In realizing mobile ICM, few teams are more advantaged than Solana Labs itself. Our optimism starts with Toly, who, after creating a top-tier chain, could have rested on his laurels but decided to return to the front lines through Solana Mobile, returning to his roots in mobile development. Labs has the distribution capability and leadership's firm support for mobile to build a vertically integrated application that can scale to millions of users.
Solana Labs has already solved half the problem: building mobile hardware and a mobile ecosystem natively supporting Solana. Solana Mobile just launched the SKR token, the native asset for the crypto mobile era. But the scope shouldn't stop there: Solana Labs should leverage its technology to unlock new branches of ICM, expanding mobile efforts to the application layer.
Construction shouldn't stop until every mobile crypto application is running Solana in the background. Imagine a frontend with Toly's design imprint: integrated DEX, perpetual contracts, and payment functions. Give him two more coffees and a beer, and we fully support it.
Implications for the Ecosystem
An unavoidable question is: What does Solana Labs creating mobile applications mean for ecosystem developers?
On any closed platform, developers live in fear that Meta or OpenAI will suddenly build their version of the most successful app and exclude competitors from the platform. But a vertically integrated app by the Solana team can demonstrate a completely different approach to this competitive dynamic.
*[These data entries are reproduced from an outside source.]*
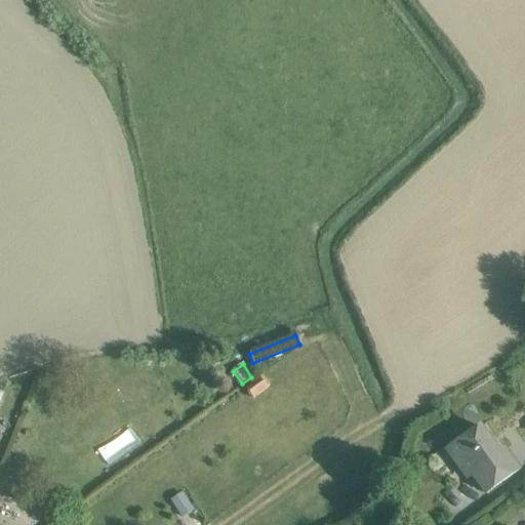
[(252,399),(267,389),(258,378),(245,389),(252,399)]
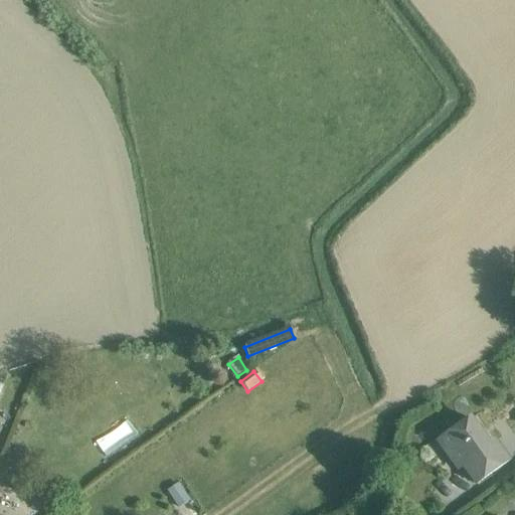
[(476,485),(508,463),(494,443),(489,447),(470,420),(439,443),(458,470),(463,467),(476,485)]
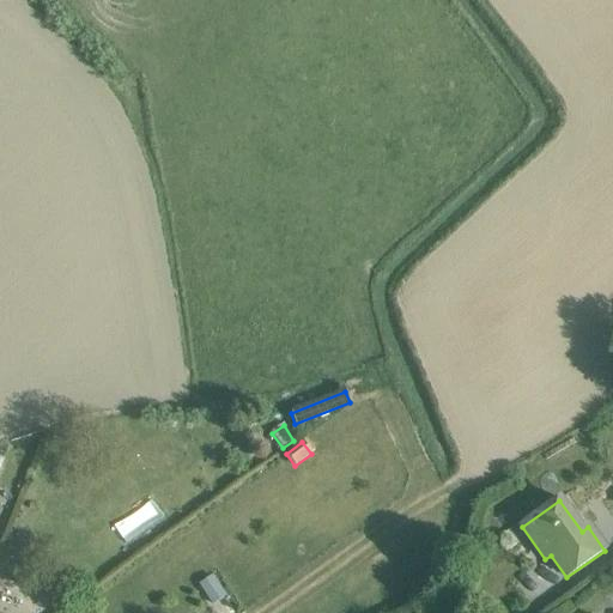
[(212,574),(199,582),(212,602),(225,594),(212,574)]
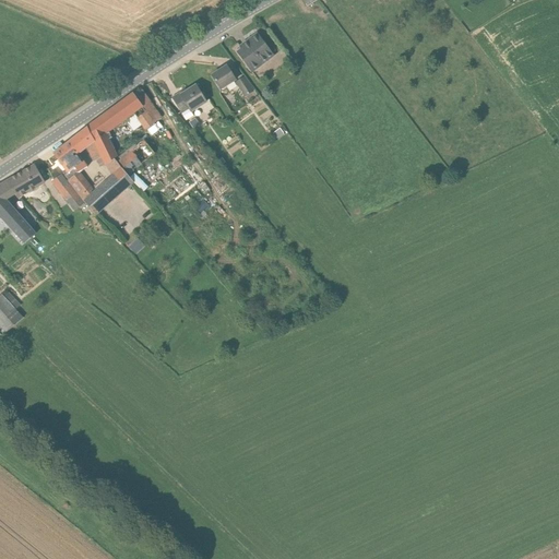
[(252,72),(273,56),(257,34),(240,47),(242,49),(238,52),(252,72)]
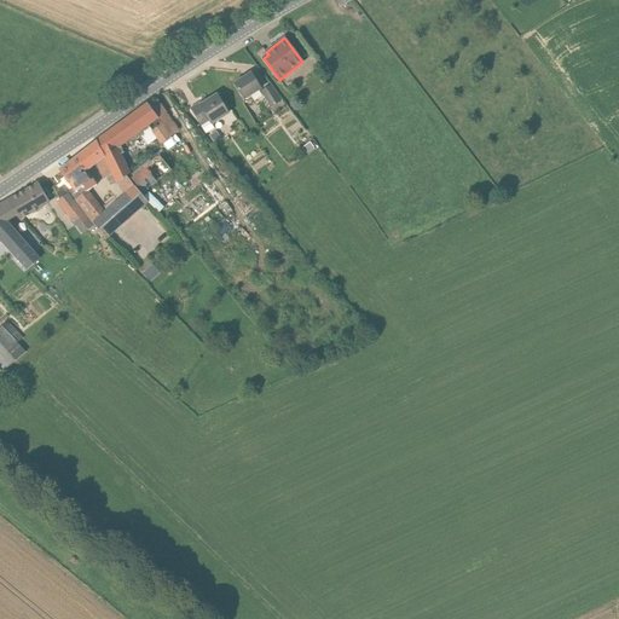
[(244,99),(261,88),(250,74),(235,84),(244,99)]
Solana is permissionless, so no one can shut down a competitor—not even Solana Labs itself. Healthy competition can make both Solana Labs and Solana ecosystem developers stronger.
More importantly, the fundamental purpose of Solana Labs expanding its scope should not be to highlight its own products or business at the expense of others. Applications designed by Solana Labs will reflect its clear design propositions, which should benefit the long-term health of the network, not maximize short-term value capture. These applications will highlight and integrate other parts of its ecosystem in ways that standalone apps or new chains might not be able to. This could be beneficial for the ecosystem: Solana Labs can take risks and provide low-margin utility tools that independent companies might struggle to justify.
Of course, Solana Labs building applications also means that if a developer's project lacks distribution or technical advantages, they might find it harder to acquire users. Ultimately, this will force entrepreneurs to be more strategic in choosing their ideas, looking for their unique advantages.
Since our initial investment in 2018, we have invested in Solana ecosystem projects almost every year. For us, Solana Mobile represents an opportunity to transcend the duopoly of Apple and Google app stores: it is the infrastructure Solana is laying to dominate the next phase of crypto adoption. Our view is that Solana should build at the application layer to leverage its own distribution network—building, collaborating, and acquiring across the entire ecosystem, like any other major player. This will ultimately make the ecosystem more competitive, and we are excited to continue investing in entrepreneurs building on Solana.
The winners and losers in crypto over the next five years will no longer be determined by speculation or regulatory arbitrage.
It will depend on which core teams can make the right, opinionated decisions to win the top of the application stack.
We have already seen more opinionated strategies taking root in other L1s and centralized crypto exchanges, and we look forward to Solana moving in this direction as it becomes the go-to place for the Internet Capital Market.